Suddenly the telephone jangled. It’ll wake her! Shaina worried, hurrying to answer the call.
“Hello!” a strange voice began. “Is this Mrs. Foster?”
Shaina frowned. If this was another telemarketer, she was not going to let them bother Mother. “Mrs. Foster is resting,” she parried. “I’m her daughter. I can take the message.”
The man hesitated. “This is Bert Jones. You may have heard of me.”
Ah yes! The man who had had pneumonia! Shaina’s heart hardened. What new disease would he expect Mother to nurse him through now? As if the pneumonia hadn’t been enough! “Yes, indeed I have heard of you, Mr. Jones.” Her voice was like ice.
“I have bad news, Miss Foster. Your—your father was involved in a car accident just outside my office. The car is totaled. Your father—well, the ambulance has taken him to the hospital.” His voice broke, then he continued. “Does your mother have a way to get to the hospital?”

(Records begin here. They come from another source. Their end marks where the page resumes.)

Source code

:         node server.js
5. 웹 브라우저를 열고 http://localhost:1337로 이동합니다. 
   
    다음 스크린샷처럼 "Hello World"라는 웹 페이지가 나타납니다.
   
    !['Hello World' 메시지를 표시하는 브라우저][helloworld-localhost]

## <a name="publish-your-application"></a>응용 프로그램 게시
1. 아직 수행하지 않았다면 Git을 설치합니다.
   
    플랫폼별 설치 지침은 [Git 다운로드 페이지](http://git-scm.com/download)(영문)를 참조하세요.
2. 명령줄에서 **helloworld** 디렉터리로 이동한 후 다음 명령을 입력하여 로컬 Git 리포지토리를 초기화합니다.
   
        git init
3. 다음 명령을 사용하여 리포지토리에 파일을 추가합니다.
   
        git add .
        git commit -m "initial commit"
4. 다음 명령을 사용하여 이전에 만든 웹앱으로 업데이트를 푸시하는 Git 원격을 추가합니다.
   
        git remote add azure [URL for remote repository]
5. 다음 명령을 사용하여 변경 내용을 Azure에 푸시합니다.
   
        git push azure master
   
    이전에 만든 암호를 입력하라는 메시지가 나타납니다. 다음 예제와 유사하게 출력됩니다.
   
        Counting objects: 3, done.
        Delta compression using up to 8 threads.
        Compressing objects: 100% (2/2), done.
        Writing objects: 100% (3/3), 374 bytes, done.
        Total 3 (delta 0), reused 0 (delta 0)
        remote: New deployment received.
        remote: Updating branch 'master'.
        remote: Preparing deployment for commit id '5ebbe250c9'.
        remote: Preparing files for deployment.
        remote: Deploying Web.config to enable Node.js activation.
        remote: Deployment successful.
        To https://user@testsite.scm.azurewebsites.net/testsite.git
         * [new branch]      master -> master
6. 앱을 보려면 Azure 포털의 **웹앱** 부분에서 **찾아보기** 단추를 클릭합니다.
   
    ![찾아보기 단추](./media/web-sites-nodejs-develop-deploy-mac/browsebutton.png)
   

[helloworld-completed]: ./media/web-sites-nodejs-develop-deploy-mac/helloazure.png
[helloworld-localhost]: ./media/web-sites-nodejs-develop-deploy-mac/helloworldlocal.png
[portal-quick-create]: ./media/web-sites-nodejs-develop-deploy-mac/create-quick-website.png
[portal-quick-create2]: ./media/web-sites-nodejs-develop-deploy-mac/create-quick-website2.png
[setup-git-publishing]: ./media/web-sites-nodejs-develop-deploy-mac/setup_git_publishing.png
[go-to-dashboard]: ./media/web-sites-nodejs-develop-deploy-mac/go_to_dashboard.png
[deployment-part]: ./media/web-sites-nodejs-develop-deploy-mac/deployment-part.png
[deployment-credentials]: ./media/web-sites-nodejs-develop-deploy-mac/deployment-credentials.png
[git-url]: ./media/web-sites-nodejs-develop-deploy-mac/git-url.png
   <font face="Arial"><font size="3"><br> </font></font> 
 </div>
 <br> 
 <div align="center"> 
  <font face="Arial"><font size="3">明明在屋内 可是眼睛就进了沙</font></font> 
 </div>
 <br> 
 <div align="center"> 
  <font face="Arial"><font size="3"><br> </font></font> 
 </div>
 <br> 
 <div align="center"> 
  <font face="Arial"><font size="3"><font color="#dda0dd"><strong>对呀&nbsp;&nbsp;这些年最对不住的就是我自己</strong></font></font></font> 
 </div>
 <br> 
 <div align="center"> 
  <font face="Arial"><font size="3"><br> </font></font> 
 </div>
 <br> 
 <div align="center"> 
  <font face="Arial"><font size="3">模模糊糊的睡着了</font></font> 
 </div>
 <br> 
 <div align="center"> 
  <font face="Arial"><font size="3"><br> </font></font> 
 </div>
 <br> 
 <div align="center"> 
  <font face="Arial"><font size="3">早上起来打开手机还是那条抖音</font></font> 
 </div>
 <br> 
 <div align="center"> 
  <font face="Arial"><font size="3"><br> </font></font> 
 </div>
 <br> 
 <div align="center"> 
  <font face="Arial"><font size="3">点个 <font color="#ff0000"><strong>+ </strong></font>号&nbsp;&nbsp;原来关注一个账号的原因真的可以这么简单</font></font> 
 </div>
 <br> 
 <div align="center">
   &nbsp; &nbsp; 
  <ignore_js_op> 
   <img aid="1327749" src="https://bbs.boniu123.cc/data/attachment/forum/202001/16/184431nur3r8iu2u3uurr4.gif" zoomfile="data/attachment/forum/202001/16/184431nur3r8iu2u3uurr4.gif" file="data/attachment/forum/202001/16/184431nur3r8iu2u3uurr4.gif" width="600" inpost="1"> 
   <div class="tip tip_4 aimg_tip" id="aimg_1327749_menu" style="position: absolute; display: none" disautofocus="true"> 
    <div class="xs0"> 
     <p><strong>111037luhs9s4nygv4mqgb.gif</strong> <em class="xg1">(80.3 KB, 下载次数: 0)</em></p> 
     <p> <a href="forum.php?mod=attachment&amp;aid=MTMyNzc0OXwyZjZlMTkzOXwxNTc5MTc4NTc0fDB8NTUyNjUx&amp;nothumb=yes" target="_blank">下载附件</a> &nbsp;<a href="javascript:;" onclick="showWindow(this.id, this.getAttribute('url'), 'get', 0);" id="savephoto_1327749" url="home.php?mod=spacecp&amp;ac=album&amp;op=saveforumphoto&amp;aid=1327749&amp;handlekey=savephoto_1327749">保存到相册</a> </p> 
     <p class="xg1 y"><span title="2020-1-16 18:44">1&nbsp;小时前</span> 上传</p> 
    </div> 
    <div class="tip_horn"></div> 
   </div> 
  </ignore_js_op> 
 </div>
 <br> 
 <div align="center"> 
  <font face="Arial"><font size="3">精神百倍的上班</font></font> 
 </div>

“No. We have—had only one car.” Shaina’s mouth suddenly felt so dry she could hardly speak.
“Don’t worry, dear,” the man said. “I’m coming immediately to take your mother to the hospital. I don’t know whether she’ll be able to see him, but I know she’ll want to be there.” His voice softened. “Tell her gently, won’t you? Tell her we don’t know yet how extensive his injuries are. It may be nothing too serious.”
Shaina put down the phone and moved trancelike toward Mother’s bedroom.